To consolidate, disseminate, and gather information concerning the 710 expansion into our San Rafael neighborhood and into our surrounding neighborhoods. If you have an item that you would like posted on this blog, please e-mail the item to Peggy Drouet at pdrouet@earthlink.net

Thursday, September 4, 2014

Hollywood FlyAway experiences hiccups


By Lauren Jow, September 4, 2014


 Brian Flynn of Hollywood hops on to the FlyAway bus to LAX at the new stop in Hollywood on Wednesday.

 First days are difficult, I had to remind myself while waiting an hour and 15 minutes for a FlyAway shuttle to take me from the Los Angeles International Airport to a new stop in Hollywood.

Spoiler alert: The shuttle never came. But the next one did, 15 minutes late.

Neither of us is new to the game. For years, FlyAway has been providing nonstop rides to and from the airport from Van Nuys, Union Station, Westwood and now Santa Monica and Hollywood. During my four years at UCLA, I was a loyal customer every holiday break, along with thousands of other students.

But drivers struggled through rush-hour traffic Wednesday along a new route from Hollywood to LAX. Shuttles take the 101 and 110 freeways to pick up and drop off passengers, scheduled every hour on the southeast corner of Hollywood Boulevard and Argyle Avenue.

The Hollywood stop opened a day after FlyAway ended service to Expo/La Brea, which had as few as one or two riders per day, according to Mary Grady, director of media and public relations for Los Angeles World Airports, which runs LAX and the FlyAway.

The changes to the shuttle service reflect a bumpy road in recent years that gradually is starting to straighten out.


FlyAway has been operating in the red for the past five years, though the deficit gets smaller every year, according to a December 2013 report by Los Angeles World Airports.

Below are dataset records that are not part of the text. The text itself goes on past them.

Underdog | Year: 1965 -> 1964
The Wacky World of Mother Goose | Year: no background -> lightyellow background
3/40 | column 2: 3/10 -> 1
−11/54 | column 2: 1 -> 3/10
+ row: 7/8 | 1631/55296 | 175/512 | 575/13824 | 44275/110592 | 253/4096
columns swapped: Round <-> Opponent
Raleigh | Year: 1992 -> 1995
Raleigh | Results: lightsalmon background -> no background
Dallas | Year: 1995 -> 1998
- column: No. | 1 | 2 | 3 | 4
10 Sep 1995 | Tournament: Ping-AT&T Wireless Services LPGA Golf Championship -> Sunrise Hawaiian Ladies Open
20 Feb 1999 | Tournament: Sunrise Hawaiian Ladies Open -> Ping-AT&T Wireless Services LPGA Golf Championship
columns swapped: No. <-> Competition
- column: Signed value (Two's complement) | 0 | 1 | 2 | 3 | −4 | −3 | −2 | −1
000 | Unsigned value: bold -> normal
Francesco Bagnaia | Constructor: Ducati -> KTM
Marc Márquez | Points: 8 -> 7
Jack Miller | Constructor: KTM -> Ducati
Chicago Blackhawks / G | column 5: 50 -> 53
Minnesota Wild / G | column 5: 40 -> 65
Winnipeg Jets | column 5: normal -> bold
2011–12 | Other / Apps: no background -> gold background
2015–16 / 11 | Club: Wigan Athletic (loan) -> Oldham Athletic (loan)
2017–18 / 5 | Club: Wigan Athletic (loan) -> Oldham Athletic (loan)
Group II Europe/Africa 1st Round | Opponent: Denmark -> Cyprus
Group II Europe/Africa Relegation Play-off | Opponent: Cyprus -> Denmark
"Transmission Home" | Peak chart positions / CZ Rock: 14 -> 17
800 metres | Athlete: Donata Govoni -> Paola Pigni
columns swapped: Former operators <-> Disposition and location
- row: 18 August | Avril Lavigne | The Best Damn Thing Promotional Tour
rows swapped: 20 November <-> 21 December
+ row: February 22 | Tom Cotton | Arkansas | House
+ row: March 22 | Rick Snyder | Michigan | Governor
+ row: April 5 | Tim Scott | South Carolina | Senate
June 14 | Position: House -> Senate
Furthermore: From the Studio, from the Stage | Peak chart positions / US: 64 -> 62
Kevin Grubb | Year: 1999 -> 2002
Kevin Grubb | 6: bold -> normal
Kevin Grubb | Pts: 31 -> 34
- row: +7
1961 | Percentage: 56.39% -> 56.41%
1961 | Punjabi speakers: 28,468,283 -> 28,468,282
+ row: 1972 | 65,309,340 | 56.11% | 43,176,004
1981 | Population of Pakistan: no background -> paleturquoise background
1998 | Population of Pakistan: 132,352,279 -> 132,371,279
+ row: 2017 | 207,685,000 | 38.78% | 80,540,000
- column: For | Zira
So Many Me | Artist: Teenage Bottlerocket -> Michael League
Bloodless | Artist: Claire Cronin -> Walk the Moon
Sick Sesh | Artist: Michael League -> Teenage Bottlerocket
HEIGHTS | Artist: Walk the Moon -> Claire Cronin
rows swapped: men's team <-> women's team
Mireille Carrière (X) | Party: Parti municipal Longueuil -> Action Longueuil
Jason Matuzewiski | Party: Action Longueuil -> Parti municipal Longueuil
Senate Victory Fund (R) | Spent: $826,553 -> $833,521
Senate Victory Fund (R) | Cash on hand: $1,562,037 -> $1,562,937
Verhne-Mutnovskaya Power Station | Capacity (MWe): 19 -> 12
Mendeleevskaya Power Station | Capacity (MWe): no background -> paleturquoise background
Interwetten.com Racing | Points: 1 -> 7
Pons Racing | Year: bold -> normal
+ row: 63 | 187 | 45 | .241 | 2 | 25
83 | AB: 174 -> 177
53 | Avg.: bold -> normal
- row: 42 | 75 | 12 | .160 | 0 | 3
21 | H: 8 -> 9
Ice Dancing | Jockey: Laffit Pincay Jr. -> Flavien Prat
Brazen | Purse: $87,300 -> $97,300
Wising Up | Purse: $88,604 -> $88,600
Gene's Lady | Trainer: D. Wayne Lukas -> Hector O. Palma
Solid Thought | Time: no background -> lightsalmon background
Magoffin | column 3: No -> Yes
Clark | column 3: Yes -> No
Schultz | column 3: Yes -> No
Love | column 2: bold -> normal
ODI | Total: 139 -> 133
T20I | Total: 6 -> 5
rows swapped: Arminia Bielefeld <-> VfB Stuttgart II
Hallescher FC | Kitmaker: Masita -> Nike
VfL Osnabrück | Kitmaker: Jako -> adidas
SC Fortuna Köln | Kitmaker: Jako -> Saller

In 2013, fares increased by $1 for Union Station and Van Nuys – FlyAway’s two most popular stations – to make up for deficits.

FlyAway almost discontinued service to Westwood in 2011, but held off after outcry from residents and UCLA students. Even though lines stretch around the block during UCLA breaks and major holidays, Westwood has low ridership during the year, especially on weekdays.

Instead, FlyAway doubled Westwood fares from $5 to $10 and reduced service from every half hour to every hour. In 2012-2013, Westwood was the only route that made a profit.

Los Angeles World Airports is required to operate nine FlyAway routes by the end of 2015, according to a 2006 settlement reached with Los Angeles County, three cities and a community group based in Westchester.

FlyAway opened a Santa Monica route in July and ended service to Irvine in August 2012 because of low ridership. A line to Orange will open in early 2015, and the Torrance Transit Center will be completed mid- to late-2015, according to Marshall Lowe, a spokesman for Los Angeles World Airports.

Expanding FlyAway service is part of a massive renovation, as LAX tries to improve the ways travelers get to and from the airport. Although the shuttle service sometimes suffers from long wait lines, and isn’t as accessible or flexible as ride-sharing apps such as Uber or Lyft, supporters say it fills a need.

FlyAway is good for international travelers who aren’t familiar with ride-sharing apps and folks who want a cheaper option, said Leron Gubler, president and CEO of the Hollywood Chamber of Commerce.

“Transportation planners like to have a lot of arrows in their quiver to provide people with different options,” he said.


For his first time in Los Angeles, Michael Kuo had a relatively easy trip from LAX to the Airbnb apartment he’s staying at near Hollywood Boulevard and Vine Street, just a block from the new FlyAway stop.

After 50 minutes of waiting at the airport, Kuo hopped on the FlyAway for the last leg of his trip around the United States before he returns to Canberra, Australia.

Civic leaders hope the new FlyAway stop appeals to tourists like Kuo, who make Hollywood their main destination. Last year, 42 million visitors came to Los Angeles. The city expects those numbers to grow as the economy improves and attractions rebuild. The Walk of Fame is undergoing restoration, for example, and 1.5 million square feet of office space will be built in the next year.

“We are working to keep the stars shining,” L.A. City Councilmember Mitch O’Farrell said on Wednesday.

The FlyAway route, paired with the Metro Red Line stop at Hollywood Boulevard and Vine Street, will also appeal to business travelers and local residents, Gubler said.

“There are actually people that take mass transit,” he said.

Brian Flynn didn’t have a plan on how to get to the airport when he woke up Wednesday morning. So it’s a good thing he saw a Facebook post about the new FlyAway stop, just a six-block walk from his apartment.

“I wouldn’t mind waking up a couple hours earlier to spend a little less,” he said.

One $8 nap later, he was at the airport.